** Opening GIVEN RECORDS block **

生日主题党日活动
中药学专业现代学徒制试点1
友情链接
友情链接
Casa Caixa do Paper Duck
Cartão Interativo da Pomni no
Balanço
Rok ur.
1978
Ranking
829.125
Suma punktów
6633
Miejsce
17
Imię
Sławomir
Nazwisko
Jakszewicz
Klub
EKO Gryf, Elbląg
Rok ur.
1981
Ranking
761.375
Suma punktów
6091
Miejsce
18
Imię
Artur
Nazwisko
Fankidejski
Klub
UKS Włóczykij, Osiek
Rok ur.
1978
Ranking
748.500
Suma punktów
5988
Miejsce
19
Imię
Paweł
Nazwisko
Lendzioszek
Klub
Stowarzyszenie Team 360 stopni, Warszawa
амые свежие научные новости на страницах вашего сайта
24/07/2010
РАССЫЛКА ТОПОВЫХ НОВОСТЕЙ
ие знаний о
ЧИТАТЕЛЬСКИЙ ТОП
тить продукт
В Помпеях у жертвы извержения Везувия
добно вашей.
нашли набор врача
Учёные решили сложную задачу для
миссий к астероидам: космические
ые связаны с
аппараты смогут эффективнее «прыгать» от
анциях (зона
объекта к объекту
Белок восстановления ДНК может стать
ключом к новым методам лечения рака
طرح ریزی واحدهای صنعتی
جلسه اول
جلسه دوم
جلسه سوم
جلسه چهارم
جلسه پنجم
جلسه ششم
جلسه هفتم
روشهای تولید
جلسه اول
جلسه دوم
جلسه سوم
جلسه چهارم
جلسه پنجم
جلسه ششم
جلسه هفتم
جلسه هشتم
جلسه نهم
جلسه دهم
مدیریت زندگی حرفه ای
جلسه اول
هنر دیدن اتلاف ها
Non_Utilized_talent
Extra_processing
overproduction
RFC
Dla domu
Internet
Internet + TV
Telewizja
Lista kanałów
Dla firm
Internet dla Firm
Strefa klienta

** Closing GIVEN RECORDS block **

HOW TO COMPLETE THIS TASK
Every line in the data above has to be retyped exactly.

THE ANSWER
生日主题党日活动
中药学专业现代学徒制试点1
友情链接
友情链接
Casa Caixa do Paper Duck
Cartão Interativo da Pomni no
Balanço
Rok ur.
1978
Ranking
829.125
Suma punktów
6633
Miejsce
17
Imię
Sławomir
Nazwisko
Jakszewicz
Klub
EKO Gryf, Elbląg
Rok ur.
1981
Ranking
761.375
Suma punktów
6091
Miejsce
18
Imię
Artur
Nazwisko
Fankidejski
Klub
UKS Włóczykij, Osiek
Rok ur.
1978
Ranking
748.500
Suma punktów
5988
Miejsce
19
Imię
Paweł
Nazwisko
Lendzioszek
Klub
Stowarzyszenie Team 360 stopni, Warszawa
амые свежие научные новости на страницах вашего сайта
24/07/2010
РАССЫЛКА ТОПОВЫХ НОВОСТЕЙ
ие знаний о
ЧИТАТЕЛЬСКИЙ ТОП
тить продукт
В Помпеях у жертвы извержения Везувия
добно вашей.
нашли набор врача
Учёные решили сложную задачу для
миссий к астероидам: космические
ые связаны с
аппараты смогут эффективнее «прыгать» от
анциях (зона
объекта к объекту
Белок восстановления ДНК может стать
ключом к новым методам лечения рака
طرح ریزی واحدهای صنعتی
جلسه اول
جلسه دوم
جلسه سوم
جلسه چهارم
جلسه پنجم
جلسه ششم
جلسه هفتم
روشهای تولید
جلسه اول
جلسه دوم
جلسه سوم
جلسه چهارم
جلسه پنجم
جلسه ششم
جلسه هفتم
جلسه هشتم
جلسه نهم
جلسه دهم
مدیریت زندگی حرفه ای
جلسه اول
هنر دیدن اتلاف ها
Non_Utilized_talent
Extra_processing
overproduction
RFC
Dla domu
Internet
Internet + TV
Telewizja
Lista kanałów
Dla firm
Internet dla Firm
Strefa klienta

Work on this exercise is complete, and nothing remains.